The actual operator training begins the week of August 5 and will go on for 2 weeks, running from 8:00 AM to as late as 9 PM some nights, seven days a week.  During this time you can expect to see quite a lot of viva buses running up and down the rapidway, stopping at stations.  They will be clearly marked as YRT Training Vehicles to avoid confusion.  The training will focus on entering and exiting the rapidways, especially entering back into mixed traffic at the east end, and exiting the rapidway at the west end and crossing to the curb to service the Bayview Towers station.
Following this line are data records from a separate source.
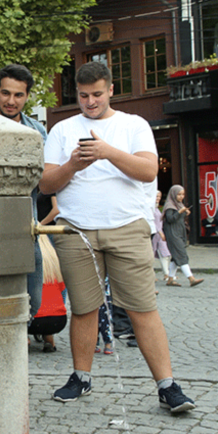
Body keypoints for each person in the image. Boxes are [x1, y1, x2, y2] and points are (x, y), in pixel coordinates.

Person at [39, 61, 195, 414]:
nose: (90, 102)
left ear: (111, 90)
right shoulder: (62, 129)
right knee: (84, 308)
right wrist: (73, 166)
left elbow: (148, 170)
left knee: (142, 309)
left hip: (127, 228)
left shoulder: (133, 124)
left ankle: (167, 386)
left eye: (96, 94)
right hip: (76, 230)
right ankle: (81, 377)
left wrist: (107, 151)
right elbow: (47, 184)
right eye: (82, 96)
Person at [0, 63, 49, 324]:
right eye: (5, 93)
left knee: (32, 301)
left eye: (18, 95)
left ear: (27, 96)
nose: (11, 101)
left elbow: (44, 179)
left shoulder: (37, 132)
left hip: (26, 226)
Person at [27, 235, 66, 353]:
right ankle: (49, 340)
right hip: (59, 320)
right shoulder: (54, 263)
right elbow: (62, 288)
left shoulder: (30, 265)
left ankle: (25, 339)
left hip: (33, 320)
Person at [161, 185, 204, 287]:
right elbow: (170, 219)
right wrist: (180, 212)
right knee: (181, 255)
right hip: (173, 234)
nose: (181, 197)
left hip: (179, 233)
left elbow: (178, 218)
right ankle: (191, 278)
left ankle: (170, 279)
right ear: (173, 194)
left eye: (183, 194)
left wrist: (185, 213)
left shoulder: (179, 204)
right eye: (179, 194)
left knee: (176, 257)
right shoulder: (170, 206)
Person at [151, 190, 172, 281]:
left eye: (159, 196)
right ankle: (153, 275)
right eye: (156, 196)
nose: (158, 199)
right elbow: (152, 221)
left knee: (165, 254)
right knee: (152, 255)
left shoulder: (156, 208)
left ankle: (166, 273)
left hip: (159, 234)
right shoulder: (150, 208)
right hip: (154, 234)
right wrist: (160, 232)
Training will also focus on the new transit signals at intersections, which will provide a single green arrow for transit operations.  This signal will be clearly marked as being for transit only, but YRT operators will be trained to be cautious and on the lookout to make sure members of the driving public are obeying the signals correctly.

As part of their training, operators will spend time at the Chalmers station learning about the station’s layout and features, including the parking pad which will be used by support and maintenance staff for future station and rapidway maintenance and snow clearing.  Operators will also get training on the new fare equipment that passengers will be using once service starts.

Trainees will be taken out in groups of six or less, with one trainer to every three trainees.  They’re all experienced viva operators, so they know the route and the vehicle.   They’re really excited to get going, knowing that in just a few more weeks the rapidway will be open for service.  We hope you follow along with us through this blog series to get all the details as we count down the days!


turning on the Lights

Tuesday, July 30th, 2013

Street lights are one of those infrastructure elements that the public may not give a lot of thought to, but in truth their design contributes significantly to the overall streetscape.  And because our project is being used to transform Highway 7 East from a highway to an urban corridor, all the vivaNext design components including the street lights have been given a lot of thought.  But before design considerations can be focused on, safety is the first priority to be achieved by street lighting. Here’s an overview of the role lighting plays in the vivaNext vision, and the street lighting elements you will see installed on all the rapidway corridors.

Designing street lighting, like all the major elements in the vivaNext project, is used to achieve a combination of practical and design objectives.  Lighting is first and foremost a public safety consideration. There are strict national and local standards against which street lighting is designed including how much lighting is required for different conditions (for example, different measures are used to determine the lighting levels for roadways compared to intersections and sidewalks).  Once the levels are known, lighting designers will develop a design, which includes variables such as pole height, spacing and “lux”, which is the amount of light to be provided by the fixture.

Once the lighting design is done, streetscape design objectives can come into play in order to marry the technical requirements with the architectural priorities needed to achieve the desired streetscape “look”.  In the case of vivaNext, the streetscape objectives are for a modern, stylish and uncluttered look that will contribute to the feeling of the corridors as being urban destinations, and make them distinctive from other Regional roadways.

To achieve all these safety requirements and design objectives, we have selected a special street light pole and luminaire (the light head or fixture), and arm that holds the luminaire, to be used along all the rapidway segments.  The poles will be a little higher than the ones they’ve replaced (9.9 m high versus 8.0 m), and they’re made of metal with a dark grey powder-coat finish for long-wearing good looks (and less maintenance).  Unlike most poles which are octagonal shaped and tapered to the top, these are round and cylindrical for a sleeker, more modern look.  And the lighting head or luminaire on top was chosen to complement the sleek modern look of our canopies.

Under its good looks, the street lights have a photo sensor to automatically turn on and off when it’s dark.  And the bulbs – which are little larger than the light bulbs you have in your home – only need to be replaced every 4 years.